[Records drawn from a dataset]

● ● ●

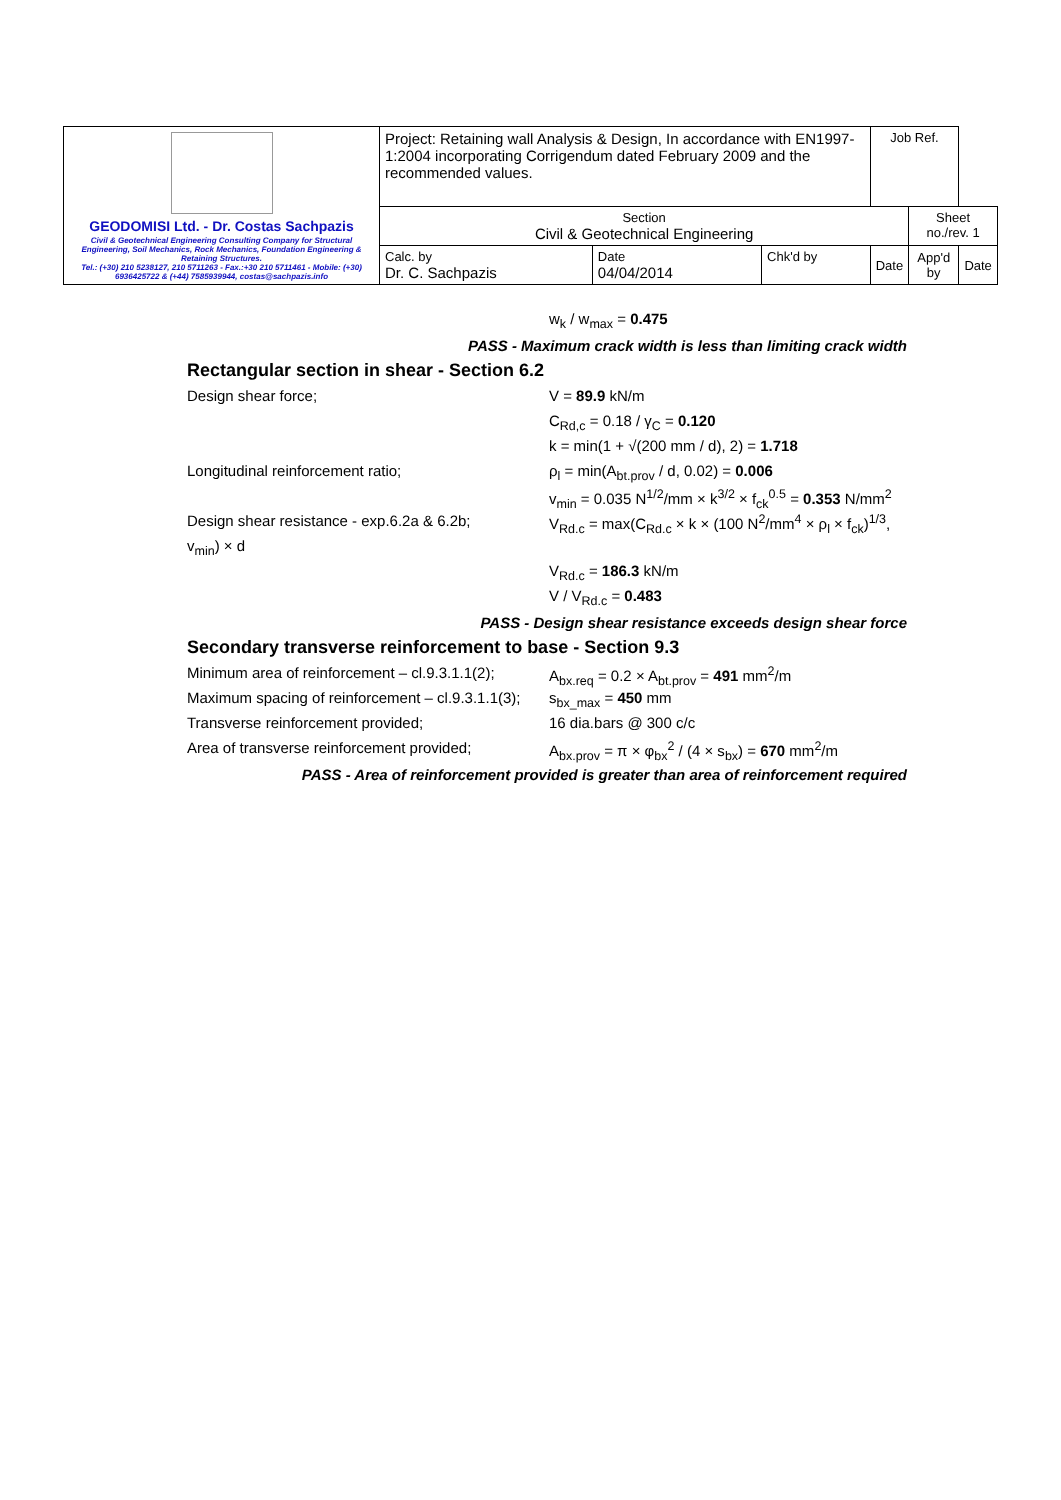| GEODOMISI Ltd. - Dr. Costas Sachpazis Civil & Geotechnical Engineering Consulting Company for Structural Engineering, Soil Mechanics, Rock Mechanics, Foundation Engineering & Retaining Structures. Tel.: (+30) 210 5238127, 210 5711263 - Fax.:+30 210 5711461 - Mobile: (+30) 6936425722 & (+44) 7585939944, costas@sachpazis.info | Project: Retaining wall Analysis & Design, In accordance with EN1997-1:2004 incorporating Corrigendum dated February 2009 and the recommended values. | | | Job Ref. | | |
| | Section Civil & Geotechnical Engineering | | | | Sheet no./rev. 1 | |
| | Calc. by Dr. C. Sachpazis | Date 04/04/2014 | Chk'd by | Date | App'd by | Date |
w<sub>k</sub> / w<sub>max</sub> = 0.475
PASS - Maximum crack width is less than limiting crack width
Rectangular section in shear - Section 6.2
Design shear force; V = 89.9 kN/m
C<sub>Rd,c</sub> = 0.18 / γ<sub>C</sub> = 0.120
k = min(1 + √(200 mm / d), 2) = 1.718
Longitudinal reinforcement ratio; ρ<sub>l</sub> = min(A<sub>bt.prov</sub> / d, 0.02) = 0.006
v<sub>min</sub> = 0.035 N<sup>1/2</sup>/mm × k<sup>3/2</sup> × f<sub>ck</sub><sup>0.5</sup> = 0.353 N/mm<sup>2</sup>
Design shear resistance - exp.6.2a & 6.2b;
V<sub>Rd.c</sub> = max(C<sub>Rd.c</sub> × k × (100 N<sup>2</sup>/mm<sup>4</sup> × ρ<sub>l</sub> × f<sub>ck</sub>)<sup>1/3</sup>,
v<sub>min</sub>) × d
V<sub>Rd.c</sub> = 186.3 kN/m
V / V<sub>Rd.c</sub> = 0.483
PASS - Design shear resistance exceeds design shear force
Secondary transverse reinforcement to base - Section 9.3
Minimum area of reinforcement – cl.9.3.1.1(2);
A<sub>bx.req</sub> = 0.2 × A<sub>bt.prov</sub> = 491 mm<sup>2</sup>/m
Maximum spacing of reinforcement – cl.9.3.1.1(3);
s<sub>bx_max</sub> = 450 mm
Transverse reinforcement provided; 16 dia.bars @ 300 c/c
Area of transverse reinforcement provided;
A<sub>bx.prov</sub> = π × φ<sub>bx</sub><sup>2</sup> / (4 × s<sub>bx</sub>) = 670 mm<sup>2</sup>/m
PASS - Area of reinforcement provided is greater than area of reinforcement required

● ● ●

__PROBLEM DESCRIPTION__:
I need exact copies of the lines from the one holding "s<sub>bx_max</sub> = 450 mm" through the end of the records above, and nothing beyond them.

__OUTPUT OF THE EXERCISE__:
s<sub>bx_max</sub> = 450 mm
Transverse reinforcement provided; 16 dia.bars @ 300 c/c
Area of transverse reinforcement provided;
A<sub>bx.prov</sub> = π × φ<sub>bx</sub><sup>2</sup> / (4 × s<sub>bx</sub>) = 670 mm<sup>2</sup>/m
PASS - Area of reinforcement provided is greater than area of reinforcement required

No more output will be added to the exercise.